I should probably add it's quite distinctive from Russian type blues in that it's a more blue grey to the Russians purely shade. It also quite often has a paler undercoat which gives it a bit of a translucent look which is very distinctive though not to the show standard which you can see on here http://www.nfrs.org/varietiesself.html


----------



## moonkissed (Dec 26, 2011)

Most colors are not very rare, just less popular in some areas sometimes and in others super popular. I have seen tons & tons of people with blues. So I wouldn't say they were rare at all. I have several blues myself.

I go by AFRMA standards and according to hawthorne site American Blue is Sky Blue. And it is also known as just Blue sometimes. It gets alittle confusing as people use different names for different colors. And there is going to be a difference in just your pet store/pet breeder vs show rat.
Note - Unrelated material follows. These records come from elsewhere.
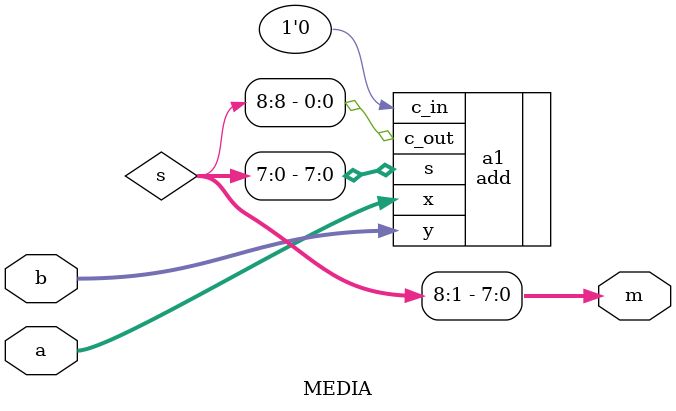
<source format=v>
module ABC (
    soc1, eoc1, x1, 
    soc2, eoc2, x2, 
    out, 
    clock, reset_
);
    input clock, reset_;
    input eoc1, eoc2;
    output soc1, soc2;
    input [7:0] x1, x2;
    output out;
    
    reg SOC;
    assign soc1 = SOC;
    assign soc2 = SOC;
    
    reg OUT;
    assign out = OUT;
    
    reg [7:0] COUNT;

    reg [2:0] STAR;
    localparam S0=0, S1=1, S2=2, S3=3, S4=4; 

    wire [7:0] m;
    MEDIA me (
        .a(x1), .b(x2), .m(m)
    );

    always @(reset_==0) #1 
        begin
            OUT = 0;
            SOC = 0; 
            STAR = S0; 
        end
    
    always @(posedge clock) if (reset_==1) #3
        casex(STAR)
            S0: 
                begin
                    OUT <= 0;
                    SOC <= 1;
                    STAR <= ({eoc1,eoc2}==2'B00) ? S1 : S0;
                end
            S1: 
                begin
                    SOC <= 0;
                    COUNT <= m;
                    STAR <= ({eoc1,eoc2}==2'B11) ? S2 : S1; 
                end
            S2: 
                begin
                    STAR <= (COUNT == 0) ? S0 : S3; 
                end
            S3: 
                begin
                    COUNT <= COUNT - 1;
                    OUT <= 1;
                    STAR <= (COUNT == 1) ? S0 : S3; 
                end
        endcase

endmodule

module MEDIA(
    a, b,
    m
);
    input [7:0] a, b;
    output [7:0] m;

    wire [8:0] s;
    add #(.N(8)) a1 (
        .x(a), .y(b), .c_in(1'b0),
        .s(s[7:0]), .c_out(s[8])
    );

    assign m = s[8:1];

endmodule

</source>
So the shades can vary.
http://www.afrma.org/ratselfs.htm#skyblue
http://ratvarieties.com/type/sky-blue/
http://www.afrma.org/ratselfs.htm#powderbluerat

I believe...that in the US we do not have the issues with blues like that, this is coming as second hand knowledge from breeder groups. But from what I am told these days blues all seem quite healthy & we haven't had any problems creep up in them. 

I do seem to see alot more Russian Blues, I think they may be more popular. I breed Russian Blue myself.


----------



## FrufflesDaRat (Oct 7, 2015)

Oh thanks! Do you have any pictures of your blues and where did you get them  and yeah I kinda figured they were different from Russian.


----------



## moonkissed (Dec 26, 2011)

Sure this is Blue (I am super creative with names lol), he is on the left in the pic. 









This is Charlie, I did breed her myself. 









This is Charlie's litter. Their dad was a Russian Blue. The darker ones are all Russian Blue. The lighter ones normal blue like their mom.
If you count across then down. #s 1-4 & 9 are Russian Blue, then #s 5-8 are just Blue.










I am not breeding Blues anymore. Only Russian Blue. These two are my Russian Blues who are currently expecting babies.


----------



## FrufflesDaRat (Oct 7, 2015)

Ooh they are pretty ^^


----------